Tuesday, August 14, 2007

Populist Huckabee's Bipartisan Appeal

So you like Mike Huckaee, huh? I've got something to cure you of that affliction. DailyKos likes him as well -- because he bucks conservative orthodoxy pretty consistently.

David Sirota points out that Huckabee is uncomfortable with free trade, supports a minimum wage, sounds like a Democratic populist on health care, and signed a statewide smoking ban.

Meanwhile, Mickey's favorite Ezra Klein suggests that on drug use and abuse, Huckabee sounds almost like a Democrat:

According to Rivera, he also calls the "three-strikes" law "the dumbest piece of public-policy legislation in a long time" and argues that "We don't have a massive crime problem; we have a massive drug problem. And you don't treat that by locking drug addicts up." Its good enough rhetoric to post twice.
They sound complimentary, but let's go to Huckabee's website to see whether guys like Klein and Sirota would really have a hard time attacking him during the general election.
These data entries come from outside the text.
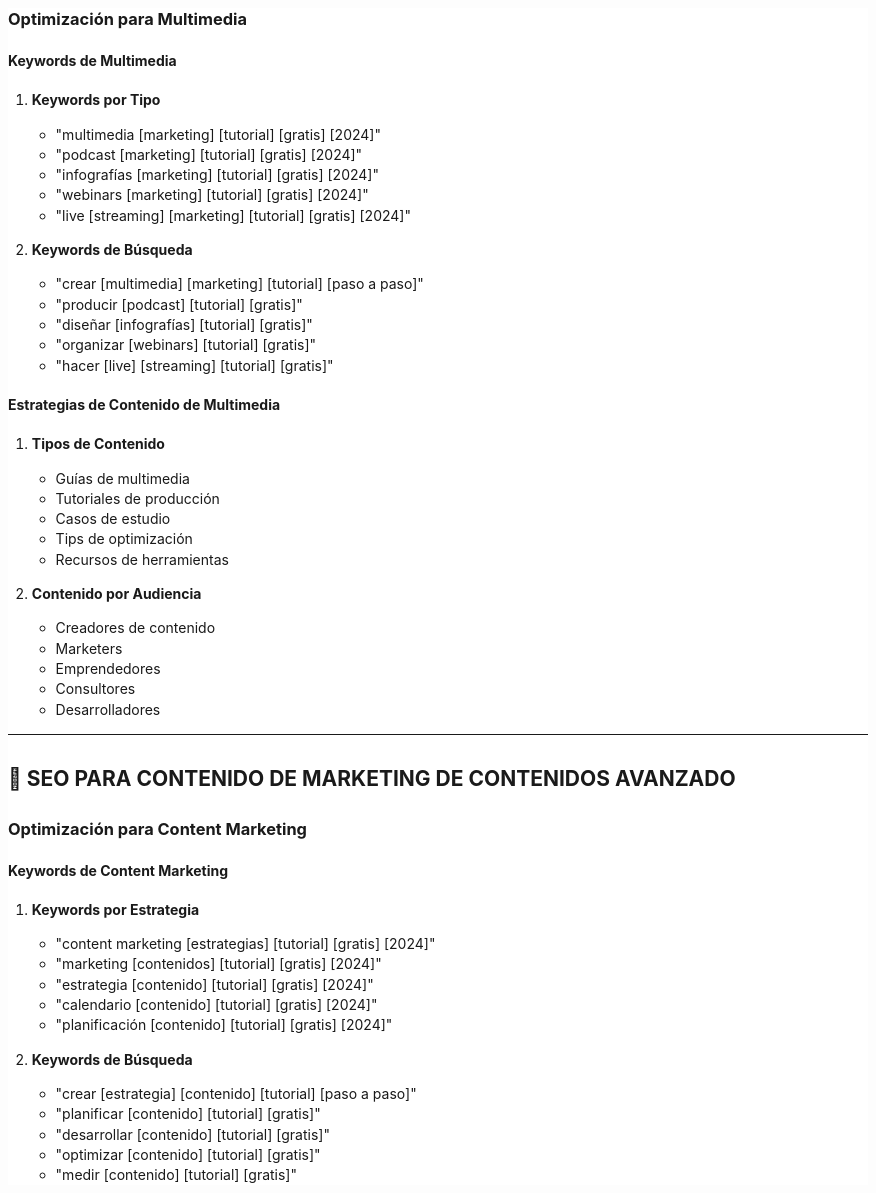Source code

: 
### **Optimización para Multimedia**


#### **Keywords de Multimedia**
1. **Keywords por Tipo**
   - "multimedia [marketing] [tutorial] [gratis] [2024]"
   - "podcast [marketing] [tutorial] [gratis] [2024]"
   - "infografías [marketing] [tutorial] [gratis] [2024]"
   - "webinars [marketing] [tutorial] [gratis] [2024]"
   - "live [streaming] [marketing] [tutorial] [gratis] [2024]"

2. **Keywords de Búsqueda**
   - "crear [multimedia] [marketing] [tutorial] [paso a paso]"
   - "producir [podcast] [tutorial] [gratis]"
   - "diseñar [infografías] [tutorial] [gratis]"
   - "organizar [webinars] [tutorial] [gratis]"
   - "hacer [live] [streaming] [tutorial] [gratis]"


#### **Estrategias de Contenido de Multimedia**
1. **Tipos de Contenido**
   - Guías de multimedia
   - Tutoriales de producción
   - Casos de estudio
   - Tips de optimización
   - Recursos de herramientas

2. **Contenido por Audiencia**
   - Creadores de contenido
   - Marketers
   - Emprendedores
   - Consultores
   - Desarrolladores

---


## 📝 **SEO PARA CONTENIDO DE MARKETING DE CONTENIDOS AVANZADO**


### **Optimización para Content Marketing**


#### **Keywords de Content Marketing**
1. **Keywords por Estrategia**
   - "content marketing [estrategias] [tutorial] [gratis] [2024]"
   - "marketing [contenidos] [tutorial] [gratis] [2024]"
   - "estrategia [contenido] [tutorial] [gratis] [2024]"
   - "calendario [contenido] [tutorial] [gratis] [2024]"
   - "planificación [contenido] [tutorial] [gratis] [2024]"

2. **Keywords de Búsqueda**
   - "crear [estrategia] [contenido] [tutorial] [paso a paso]"
   - "planificar [contenido] [tutorial] [gratis]"
   - "desarrollar [contenido] [tutorial] [gratis]"
   - "optimizar [contenido] [tutorial] [gratis]"
   - "medir [contenido] [tutorial] [gratis]"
On health care:
We can make health care more affordable by reforming medical liability; adopting electronic record keeping; making health insurance more portable from one job to another; expanding health savings accounts to everyone, not just those with high deductibles; and making health insurance tax deductible for individuals and families as it now is for businesses. Low income families would get tax credits instead of deductions. We don't need all the government controls that would inevitably come with universal health care.
Free-market health care? Forget it. Huckabee will be crucified by Huffington Post.

On economics:
The FairTax will replace the Internal Revenue Code with a consumption tax, like the taxes on retail sales forty-five states and the District of Columbia have now. All of us will get a monthly rebate that will reimburse us for taxes on purchases up to the poverty line, so that we're not taxed on necessities.
His stance on economics includes some of the populist trade rhetoric that earns him the compliments on the Left, but HuffPo won't read past the FairTax before attacking him for wanting to shift the burden even more heavily on the lowest earners (who of course, pay no income tax right now).

And then to balance it out, let's look at what Huckabee says regarding the war on terror:
Radical Islamic fascists have declared war on our country and our way of life. They have sworn to annihilate each of us who believe in a free society, all in the name of a perversion of religion and an impersonal god. We go to great extremes to save lives, they go to great extremes to take them. This war is not a conventional war, and these terrorists are not a conventional enemy. I will fight the war on terror with the intensity and single-mindedness that it deserves.
No, he wouldn't win any accolades from the professional Left if he actually got the nomination.

But that's not the key test of course. The question is whether Huckabee could make inroads among voters who haven't traditionally backed the GOP. I suspect that if he were the nominee, he might. A Republican candidate who talked about fair trade and wage equity might get a few more votes from lower-income voters who traditionally support Democrats. But in the heightened partisan atmosphere of a presidential race, with differences between the two candidates so sharply defined, I bet the number would be pretty small.

Further, the more populist rhetoric he indulged in, the more concern he would draw from the Wall Street Journal wing of the party. Therefore it's not clear to me that he would gain all that much.

And one also has to remember that the chances are almost nil that Huckabee will be the nominee. He is more likely to be a veep choice by someone like Romney or Giuliani -- northerners who don't want to lose the traditional GOP base in the South. But as the veep nominee, voters won't see much of the populist Huckabee. They'll just see another version of the man at the head of the ticket.

Note: Mickey also catches on to the fact that Huckabee isn't exactly in tune with conservatives on immigration.

Update: Soren says that Huckabee's foreign policy is 'neo-isolationist.' That seems a fair characterization.